Monday, January 28, 2008

Seriously, what ELSE?

So, yesterday morning, Lawrence developed croup. I thought his labored breathing, wheezing and horrible cough was the scariest thing ever.

And then I woke up this morning. With bright pink blood when I used the restroom.

I know some spotting can be okay in the first trimester. Shoot, I had it with Lawrence. But this was much more and much earlier and I just don't feel optimistic. As the day's gone on, it hasn't let up at all and it's gotten to be a brighter red. I don't really feel crampy, but I still don't think it's a good sign.
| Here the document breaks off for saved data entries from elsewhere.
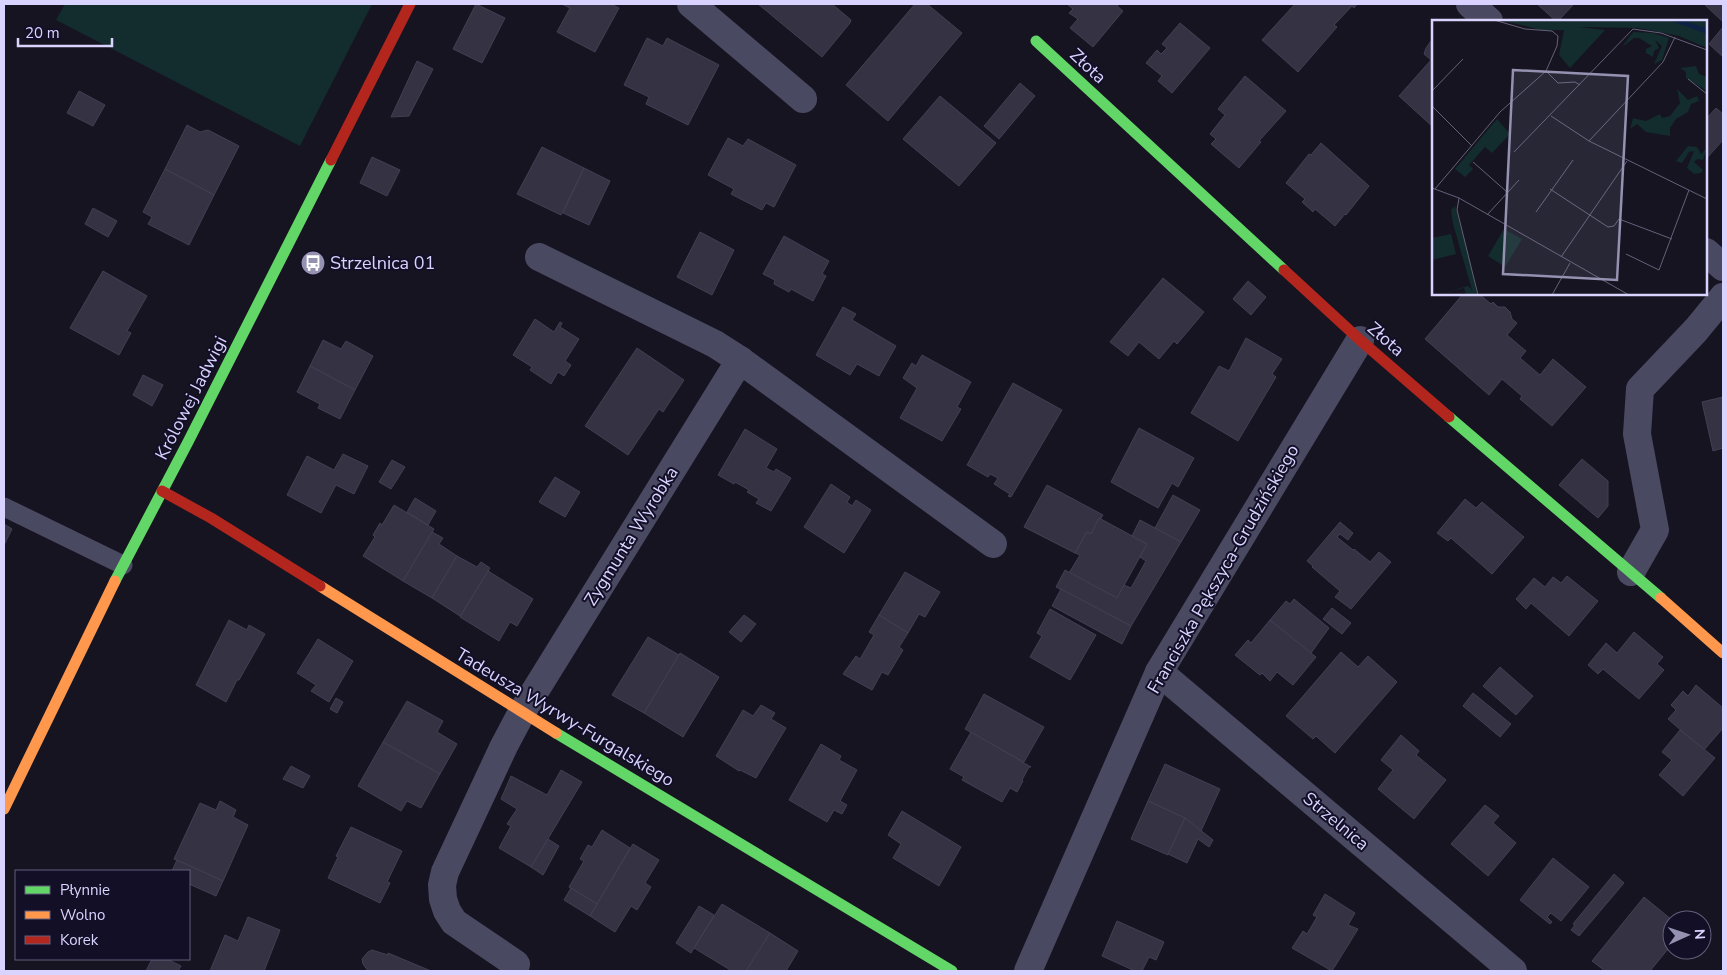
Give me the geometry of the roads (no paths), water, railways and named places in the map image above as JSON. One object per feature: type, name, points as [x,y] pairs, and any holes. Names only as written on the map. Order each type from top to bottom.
[{"type":"street","name":"Królowej Jadwigi","points":[[4,809],[123,564],[410,4]]},
{"type":"street","points":[[690,4],[803,100]]},
{"type":"street","points":[[1470,4],[1488,20]]},
{"type":"street","name":"Złota","points":[[1036,41],[1360,340],[1631,572],[1723,654]]},
{"type":"street","points":[[1707,253],[1723,267]]},
{"type":"street","points":[[540,257],[715,344],[740,360],[993,544]]},
{"type":"street","points":[[1631,572],[1655,530],[1637,434],[1640,389],[1696,330],[1723,297]]},
{"type":"street","name":"Franciszka Pększyca-Grudzińskiego","points":[[1028,971],[1159,672],[1360,340]]},
{"type":"street","name":"Zygmunta Wyrobka","points":[[514,971],[516,964],[454,922],[442,898],[445,872],[522,712],[740,360]]},
{"type":"street","name":"Tadeusza Wyrwy-Furgalskiego","points":[[162,491],[211,518],[522,712],[952,971]]},
{"type":"street","name":"Strzelnica","points":[[1159,672],[1514,971]]},
{"type":"lane","points":[[4,507],[123,564]]},
{"type":"place","name":"Strzelnica 01","points":[[313,263]]}]
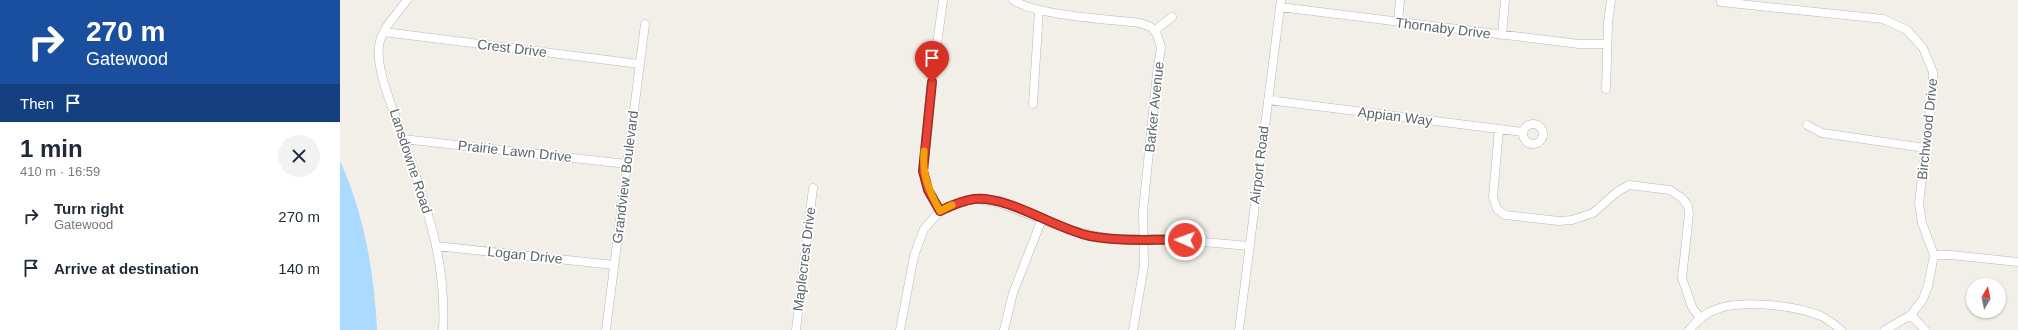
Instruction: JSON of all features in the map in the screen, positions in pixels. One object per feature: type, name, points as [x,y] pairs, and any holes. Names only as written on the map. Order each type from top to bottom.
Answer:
[{"type":"street","name":"Lansdowne Road","points":[[407,0],[384,32],[379,46],[380,62],[403,139],[434,230],[441,272],[444,306],[443,330]]},
{"type":"street","points":[[940,211],[928,190],[923,171],[930,96],[943,0]]},
{"type":"street","points":[[1013,0],[1020,4],[1039,10],[1140,23],[1154,31],[1172,17]]},
{"type":"street","points":[[1398,22],[1400,0]]},
{"type":"street","points":[[1502,35],[1506,0]]},
{"type":"street","points":[[1606,89],[1607,44],[1611,0]]},
{"type":"street","name":"Birchwood Drive","points":[[1721,1],[1883,19],[1907,30],[1923,48],[1933,72],[1933,88],[1919,203],[1922,223],[1934,255]]},
{"type":"street","name":"Thornaby Drive","points":[[1280,4],[1398,22],[1502,35],[1578,44],[1607,44]]},
{"type":"street","name":"Airport Road","points":[[1239,330],[1280,4]]},
{"type":"street","points":[[1033,104],[1039,10]]},
{"type":"street","name":"Grandview Boulevard","points":[[606,330],[644,24]]},
{"type":"street","name":"Barker Avenue","points":[[1133,330],[1144,266],[1143,211],[1161,47],[1154,31]]},
{"type":"street","name":"Crest Drive","points":[[384,32],[639,64]]},
{"type":"street","name":"Appian Way","points":[[1268,100],[1523,132]]},
{"type":"street","points":[[1807,125],[1822,133],[1925,148]]},
{"type":"street","points":[[1500,128],[1493,197],[1497,209],[1505,215],[1559,221],[1572,220],[1593,213],[1617,192],[1629,185],[1670,190],[1682,198],[1688,206],[1689,214],[1682,278],[1692,307],[1700,318]]},
{"type":"street","name":"Prairie Lawn Drive","points":[[403,139],[627,164]]},
{"type":"street","name":"Maplecrest Drive","points":[[796,330],[813,188]]},
{"type":"street","points":[[900,330],[914,256],[924,229],[940,211],[951,205],[974,199],[983,199],[1015,208],[1089,236],[1110,239],[1185,240],[1249,246]]},
{"type":"street","points":[[1004,330],[1014,293],[1042,219]]},
{"type":"street","name":"Logan Drive","points":[[436,246],[614,265]]},
{"type":"street","points":[[1885,330],[1911,315],[1923,299],[1928,286],[1934,255],[1951,254],[2018,262]]},
{"type":"street","points":[[1689,330],[1700,318],[1711,311],[1735,304],[1794,309],[1821,316],[1840,330]]},
{"type":"street","points":[[1911,315],[1925,330]]},
{"type":"water","points":[[340,161],[355,201],[366,243],[376,308],[377,330],[340,330]]},
{"type":"slow traffic","points":[[924,151],[923,171],[928,190],[940,211],[952,205]]},
{"type":"route","points":[[932,82],[923,171],[928,190],[940,211],[951,205],[974,199],[983,199],[1015,208],[1089,236],[1110,239],[1185,240]]}]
I sit here, listening to my poor baby wheezing through the monitor as he naps, thinking about the other baby inside of me that I may never know and not-so-patiently awaiting the call from the OB's office and the stress is unbearable. I can't explain it and someone that had never been through it wouldn't understand, but I already love this child. I haven't known about its existence for very long at all, but the thought of it being over before it ever really began is devastating. I can't help but wonder if I'd been less stressed about being pregnant and not worried so much if maybe it would have turned out okay. I know consciously that I can't blame myself, but I can't help but ask the "what ifs..." What if I hadn't drank caffeine? What if I hadn't been so stressed? What if I'd gotten more rest? Or eaten more? Or been thrilled from minute one?

I worried about my second pregnancy before it even happened. I'm surrounded by friends and family who've had healthy pregnancies and children. With the rates for miscarriage as they are, I just *knew* the odds were stacked against me.

I seem to run out of tears. I'm trying to be positive and remind myself that some people have bleeding and everything turns out fine, but I don't want to set myself up for an even farther plunge if the reality is that this pregnancy is over. It's been four hours now since the lab technicians stabbed me and poked around in my arms (yes, armS. I knew I wouldn't escape without at least one poke in each arm. Good thing I'm not an addict. My veins are autrocious) and I still haven't heard anything. I hate to be *that* patient -- the one that calls, what would that be? FIVE times in one day. I just need a plan. I need to know what the next step is. I need to know if it's okay to hope.